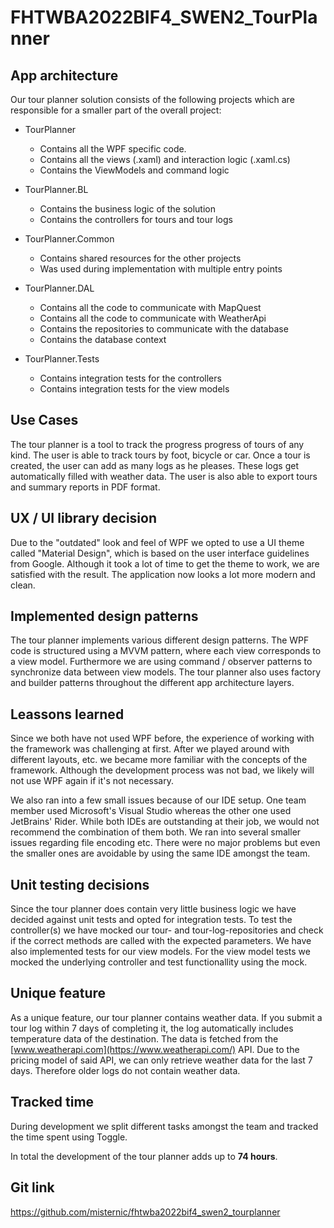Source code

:# FHTWBA2022BIF4_SWEN2_TourPlanner

## App architecture
Our tour planner solution consists of the following projects which are responsible for a smaller part of the overall project:

- TourPlanner
  - Contains all the WPF specific code.
  - Contains all the views (.xaml) and interaction logic (.xaml.cs)
  - Contains the ViewModels and command logic

- TourPlanner.BL
  - Contains the business logic of the solution
  - Contains the controllers for tours and tour logs

- TourPlanner.Common
  - Contains shared resources for the other projects
  - Was used during implementation with multiple entry points

- TourPlanner.DAL
  - Contains all the code to communicate with MapQuest
  - Contains all the code to communicate with WeatherApi
  - Contains the repositories to communicate with the database
  - Contains the database context

- TourPlanner.Tests
  - Contains integration tests for the controllers
  - Contains integration tests for the view models

## Use Cases
The tour planner is a tool to track the progress progress of tours of any kind. The user is able to track tours by foot, bicycle or car. Once a tour is created, the user can add as many logs as he pleases. These logs get automatically filled with weather data. The user is also able to export tours and summary reports in PDF format.

## UX / UI library decision
Due to the "outdated" look and feel of WPF we opted to use a UI theme called "Material Design", which is based on the user interface guidelines from Google. Although it took a lot of time to get the theme to work, we are satisfied with the result. The application now looks a lot more modern and clean.

## Implemented design patterns
The tour planner implements various different design patterns. The WPF code is structured using a MVVM pattern, where each view corresponds to a view model. Furthermore we are using command / observer patterns to synchronize data between view models. The tour planner also uses factory and builder patterns throughout the different app architecture layers.

## Leassons learned
Since we both have not used WPF before, the experience of working with the framework was challenging at first. After we played around with different layouts, etc. we became more familiar with the concepts of the framework. Although the development process was not bad, we likely will not use WPF again if it's not necessary.

We also ran into a few small issues because of our IDE setup. One team member used Microsoft's Visual Studio whereas the other one used JetBrains' Rider. While both IDEs are outstanding at their job, we would not recommend the combination of them both. We ran into several smaller issues regarding file encoding etc. There were no major problems but even the smaller ones are avoidable by using the same IDE amongst the team.

## Unit testing decisions
Since the tour planner does contain very little business logic we have decided against unit tests and opted for integration tests. To test the controller(s) we have mocked our tour- and tour-log-repositories and check if the correct methods are called with the expected parameters. We have also implemented tests for our view models. For the view model tests we mocked the underlying controller and test functionallity using the mock.

## Unique feature
As a unique feature, our tour planner contains weather data. If you submit a tour log within 7 days of completing it, the log automatically includes temperature data of the destination. The data is fetched from the [www.weatherapi.com](https://www.weatherapi.com/) API. Due to the pricing model of said API, we can only retrieve weather data for the last 7 days. Therefore older logs do not contain weather data.

## Tracked time
During development we split different tasks amongst the team and tracked the time spent using Toggle.

In total the development of the tour planner adds up to **74 hours**.

## Git link
https://github.com/misternic/fhtwba2022bif4_swen2_tourplanner
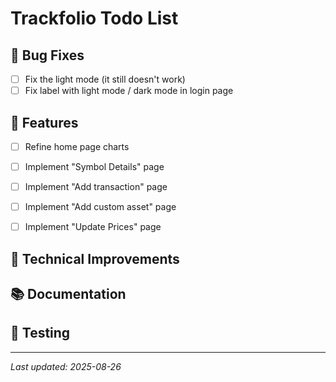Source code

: # Trackfolio Todo List

## 🐛 Bug Fixes

- [ ] Fix the light mode (it still doesn't work)
- [ ] Fix label with light mode / dark mode in login page

## 🎯 Features
- [ ] Refine home page charts
- [ ] Implement "Symbol Details" page
- [ ] Implement "Add transaction" page
- [ ] Implement "Add custom asset" page
- [ ] Implement "Update Prices" page



## 🔧 Technical Improvements

## 📚 Documentation

## 🧪 Testing

---

*Last updated: 2025-08-26*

## Assignment
Reproduce the data word for word, from the line that contains "## 🔧 Technical Improvements" through the last line of the data.

## Your response
## 🔧 Technical Improvements

## 📚 Documentation

## 🧪 Testing

---

*Last updated: 2025-08-26*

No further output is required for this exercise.